Copy each of the following items word for word, keeping every character as it appears.

►

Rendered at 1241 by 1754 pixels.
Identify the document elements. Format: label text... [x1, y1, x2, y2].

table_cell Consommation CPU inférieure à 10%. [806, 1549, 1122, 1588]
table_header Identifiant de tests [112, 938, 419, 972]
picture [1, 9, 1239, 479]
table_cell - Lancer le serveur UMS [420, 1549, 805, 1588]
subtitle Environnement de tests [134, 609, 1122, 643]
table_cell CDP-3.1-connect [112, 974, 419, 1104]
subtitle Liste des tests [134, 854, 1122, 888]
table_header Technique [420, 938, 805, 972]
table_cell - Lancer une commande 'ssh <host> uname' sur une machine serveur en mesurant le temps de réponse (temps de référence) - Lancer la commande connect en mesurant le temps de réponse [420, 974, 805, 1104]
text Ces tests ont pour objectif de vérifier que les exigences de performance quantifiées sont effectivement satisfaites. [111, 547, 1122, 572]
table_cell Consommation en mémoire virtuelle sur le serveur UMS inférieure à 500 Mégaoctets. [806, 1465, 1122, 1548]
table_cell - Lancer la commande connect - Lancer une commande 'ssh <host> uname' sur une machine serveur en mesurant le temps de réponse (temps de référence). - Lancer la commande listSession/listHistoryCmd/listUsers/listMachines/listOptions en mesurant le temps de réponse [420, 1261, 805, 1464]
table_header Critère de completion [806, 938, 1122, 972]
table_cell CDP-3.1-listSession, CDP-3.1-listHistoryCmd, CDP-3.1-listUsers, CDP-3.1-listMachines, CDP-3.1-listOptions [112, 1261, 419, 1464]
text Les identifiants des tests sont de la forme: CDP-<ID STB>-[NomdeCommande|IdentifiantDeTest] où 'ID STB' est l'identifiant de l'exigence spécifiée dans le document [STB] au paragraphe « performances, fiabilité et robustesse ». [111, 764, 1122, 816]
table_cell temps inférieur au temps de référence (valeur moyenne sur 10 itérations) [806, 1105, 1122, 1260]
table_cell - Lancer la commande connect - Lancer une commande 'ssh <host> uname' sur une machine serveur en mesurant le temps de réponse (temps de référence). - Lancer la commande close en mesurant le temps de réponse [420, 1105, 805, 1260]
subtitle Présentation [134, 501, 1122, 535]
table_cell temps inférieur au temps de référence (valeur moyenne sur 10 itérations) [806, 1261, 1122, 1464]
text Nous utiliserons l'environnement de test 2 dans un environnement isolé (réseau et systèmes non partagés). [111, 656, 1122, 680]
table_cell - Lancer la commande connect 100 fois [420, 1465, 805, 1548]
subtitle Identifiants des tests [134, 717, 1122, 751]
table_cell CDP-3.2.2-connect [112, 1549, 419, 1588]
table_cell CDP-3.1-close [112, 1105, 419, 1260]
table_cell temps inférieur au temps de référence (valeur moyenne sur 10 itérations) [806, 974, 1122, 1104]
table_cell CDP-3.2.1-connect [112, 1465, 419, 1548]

◄

* _SOLUTION_
Rendered at 1241 by 1754 pixels.
Identify the document elements. Format: label text... [x1, y1, x2, y2].

table_cell Consommation CPU inférieure à 10%. [806, 1549, 1122, 1588]
table_header Identifiant de tests [112, 938, 419, 972]
picture [1, 9, 1239, 479]
table_cell - Lancer le serveur UMS [420, 1549, 805, 1588]
subtitle Environnement de tests [134, 609, 1122, 643]
table_cell CDP-3.1-connect [112, 974, 419, 1104]
subtitle Liste des tests [134, 854, 1122, 888]
table_header Technique [420, 938, 805, 972]
table_cell - Lancer une commande 'ssh <host> uname' sur une machine serveur en mesurant le temps de réponse (temps de référence) - Lancer la commande connect en mesurant le temps de réponse [420, 974, 805, 1104]
text Ces tests ont pour objectif de vérifier que les exigences de performance quantifiées sont effectivement satisfaites. [111, 547, 1122, 572]
table_cell Consommation en mémoire virtuelle sur le serveur UMS inférieure à 500 Mégaoctets. [806, 1465, 1122, 1548]
table_cell - Lancer la commande connect - Lancer une commande 'ssh <host> uname' sur une machine serveur en mesurant le temps de réponse (temps de référence). - Lancer la commande listSession/listHistoryCmd/listUsers/listMachines/listOptions en mesurant le temps de réponse [420, 1261, 805, 1464]
table_header Critère de completion [806, 938, 1122, 972]
table_cell CDP-3.1-listSession, CDP-3.1-listHistoryCmd, CDP-3.1-listUsers, CDP-3.1-listMachines, CDP-3.1-listOptions [112, 1261, 419, 1464]
text Les identifiants des tests sont de la forme: CDP-<ID STB>-[NomdeCommande|IdentifiantDeTest] où 'ID STB' est l'identifiant de l'exigence spécifiée dans le document [STB] au paragraphe « performances, fiabilité et robustesse ». [111, 764, 1122, 816]
table_cell temps inférieur au temps de référence (valeur moyenne sur 10 itérations) [806, 1105, 1122, 1260]
table_cell - Lancer la commande connect - Lancer une commande 'ssh <host> uname' sur une machine serveur en mesurant le temps de réponse (temps de référence). - Lancer la commande close en mesurant le temps de réponse [420, 1105, 805, 1260]
subtitle Présentation [134, 501, 1122, 535]
table_cell temps inférieur au temps de référence (valeur moyenne sur 10 itérations) [806, 1261, 1122, 1464]
text Nous utiliserons l'environnement de test 2 dans un environnement isolé (réseau et systèmes non partagés). [111, 656, 1122, 680]
table_cell - Lancer la commande connect 100 fois [420, 1465, 805, 1548]
subtitle Identifiants des tests [134, 717, 1122, 751]
table_cell CDP-3.2.2-connect [112, 1549, 419, 1588]
table_cell CDP-3.1-close [112, 1105, 419, 1260]
table_cell temps inférieur au temps de référence (valeur moyenne sur 10 itérations) [806, 974, 1122, 1104]
table_cell CDP-3.2.1-connect [112, 1465, 419, 1548]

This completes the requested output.